• Fragmento del documento
□ □ □ □
La insistente prédica de los
medios masivos de comunicación ya desde hace años nos convenció que la
violencia (identificada sin más con delincuencia) nos tiene de rodillas. De esa
cuenta, sin análisis crítico de la cuestión, las maras se han venido
presentando en forma creciente como uno de los grandes problemas nacionales.
Por cierto, eso está sobredimensionado. Una simple lectura de los hechos indica
que, en todo caso, el problema de fondo no son estos jóvenes en sí mismos sino
las causas por las que se convierten en transgresores. De hecho, nadie sabe a
ciencia cierta cuántos mareros hay. Llamativo, sin dudas. Las estimaciones van
desde 3,000 hasta 200,000. Si de un problema de tal magnitud nacional se trata,
¿cómo sería posible que nadie tenga datos ciertos?
Efectivamente es cierto que,
hoy por hoy, sus actos constituyen a veces demostraciones de la más espantosa
crueldad y falta de solidaridad: matan, violan, descuartizan a sus víctimas,
extorsionan. Ahora bien: ¿por qué se fue dando ese paso de grupo barrial
juvenil a “demonio” temido, problema de seguridad nacional, con valor casi de
nueva plaga bíblica?
¿Cómo es posible que un
número no determinado, siempre impreciso de jóvenes marginalizados,
subalimentados, con escasa o nula educación formal, provenientes de barriadas pobres,
viviendo siempre en situaciones de aguda carencia, de precariedad extrema, pobremente
equipados en términos comparativos con las fuerzas armadas regulares, sin
ningún proyecto real de transformación político-social, tengan en vilo a toda
una sociedad? ¿No es posible, si se trata de un problema de seguridad, que las
fuerzas armadas oficiales den cuenta del fenómeno, que puedan controlar esa
expresión de violencia desbordada? Cuesta creer que un grupo de jóvenes
rebeldes constituya un problema tan serio.
Ello fue lo que motivó poner
en marcha las preguntas que aquí compartimos, y que sin dudas podrían generar
una investigación mucho más exhaustiva, realizada con el rigor de un estudio de
ciencias sociales metodológicamente encarado.
Pero hay una intuición que complejiza
las cosas: Guatemala aún está intentado salir –sin saberse con exactitud cuánto
tiempo durará eso– de un clima post bélico que pareciera tender a perpetuarse.
En concreto, hace ya cerca de dos décadas que se firmó formalmente la paz entre
los grupos militarmente enfrentados: el movimiento revolucionario armado y el
ejército nacional. Sin embargo el clima de militarización y de guerra continúa.
Las maras se inscriben en esa lógica.
□ □ □ □
Responda las siguientes preguntas a partir del texto sobre las maras:
(a) ¿Con qué se identifica sin más la violencia, según la prédica de los medios masivos de comunicación?
(b) ¿Entre qué cifras van las estimaciones sobre la cantidad de mareros?
(c) ¿Entre qué dos grupos militarmente enfrentados se firmó formalmente la paz?
El listado no interviene en este ejercicio.

• Listado proporcionado
□ □ □ □
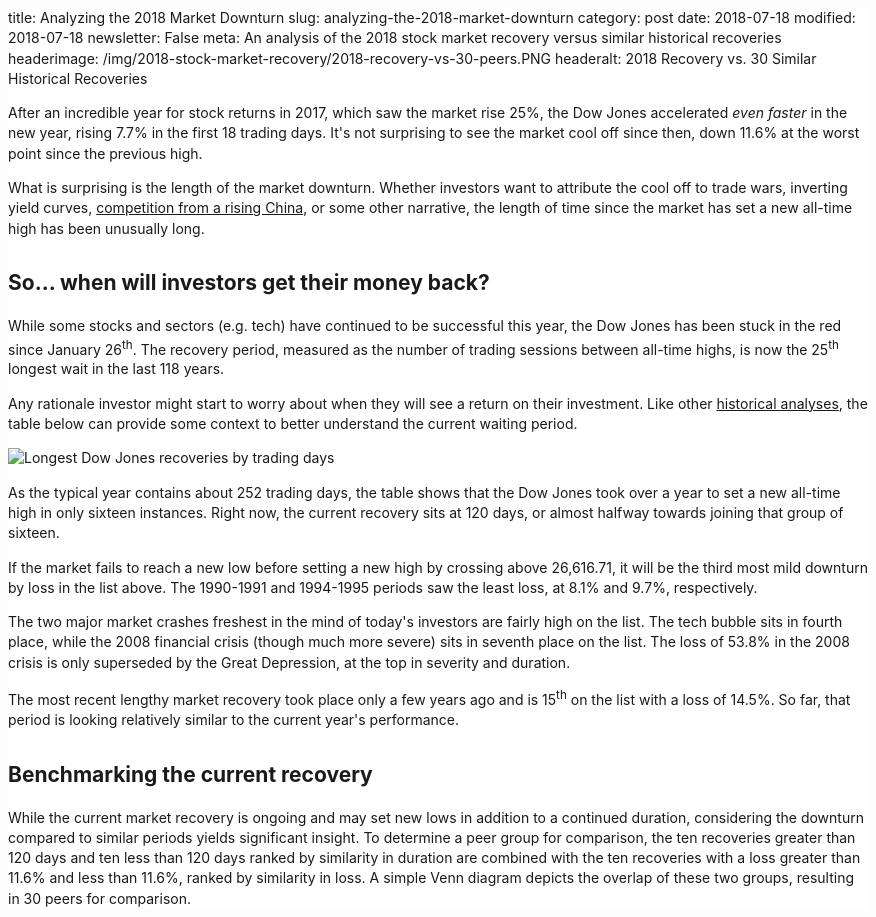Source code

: title: Analyzing the 2018 Market Downturn
slug: analyzing-the-2018-market-downturn
category: post
date: 2018-07-18
modified: 2018-07-18
newsletter: False
meta: An analysis of the 2018 stock market recovery versus similar historical recoveries
headerimage: /img/2018-stock-market-recovery/2018-recovery-vs-30-peers.PNG
headeralt: 2018 Recovery vs. 30 Similar Historical Recoveries

After an incredible year for stock returns in 2017, which saw the market rise 25%, the Dow Jones accelerated <i>even faster</i> in the new year, rising 7.7% in the first 18 trading days. It's not surprising to see the market cool off since then, down 11.6% at the worst point since the previous high.

What is surprising is the length of the market downturn. Whether investors want to attribute the cool off to trade wars, inverting yield curves, <a href="/blog/chinas-rise-in-gdp.html">competition from a rising China</a>, or some other narrative, the length of time since the market has set a new all-time high has been unusually long.

## So... when will investors get their money back?

While some stocks and sectors (e.g. tech) have continued to be successful this year, the Dow Jones has been stuck in the red since January 26<sup>th</sup>. The recovery period, measured as the number of trading sessions between all-time highs, is now the 25<sup>th</sup> longest wait in the last 118 years.

Any rationale investor might start to worry about when they will see a return on their investment. Like other <a href="/blog/can-you-hold-for-forty-years.html">historical analyses</a>, the table below can provide some context to better understand the current waiting period.

<img src="/img/2018-stock-market-recovery/longest-DJIA-recoveries.PNG" width="100%" alt="Longest Dow Jones recoveries by trading days" class="data-table"></a>

As the typical year contains about 252 trading days, the table shows that the Dow Jones took over a year to set a new all-time high in only sixteen instances. Right now, the current recovery sits at 120 days, or almost halfway towards joining that group of sixteen.

If the market fails to reach a new low before setting a new high by crossing above 26,616.71, it will be the third most mild downturn by loss in the list above. The 1990-1991 and 1994-1995 periods saw the least loss, at 8.1% and 9.7%, respectively.

The two major market crashes freshest in the mind of today's investors are fairly high on the list. The tech bubble sits in fourth place, while the 2008 financial crisis (though much more severe) sits in seventh place on the list. The loss of 53.8% in the 2008 crisis is only superseded by the Great Depression, at the top in severity and duration.

The most recent lengthy market recovery took place only a few years ago and is 15<sup>th</sup> on the list with a loss of 14.5%. So far, that period is looking relatively similar to the current year's performance.

## Benchmarking the current recovery

While the current market recovery is ongoing and may set new lows in addition to a continued duration, considering the downturn compared to similar periods yields significant insight. To determine a peer group for comparison, the ten recoveries greater than 120 days and ten less than 120 days ranked by similarity in duration are combined with the ten recoveries with a loss greater than 11.6% and less than 11.6%, ranked by similarity in loss. A simple Venn diagram depicts the overlap of these two groups, resulting in 30 peers for comparison.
□ □ □ □
• Respuesta a la tarea
(a) Se identifica con la delincuencia.
(b) Van desde 3,000 hasta 200,000.
(c) Se firmó entre el movimiento revolucionario armado y el ejército nacional.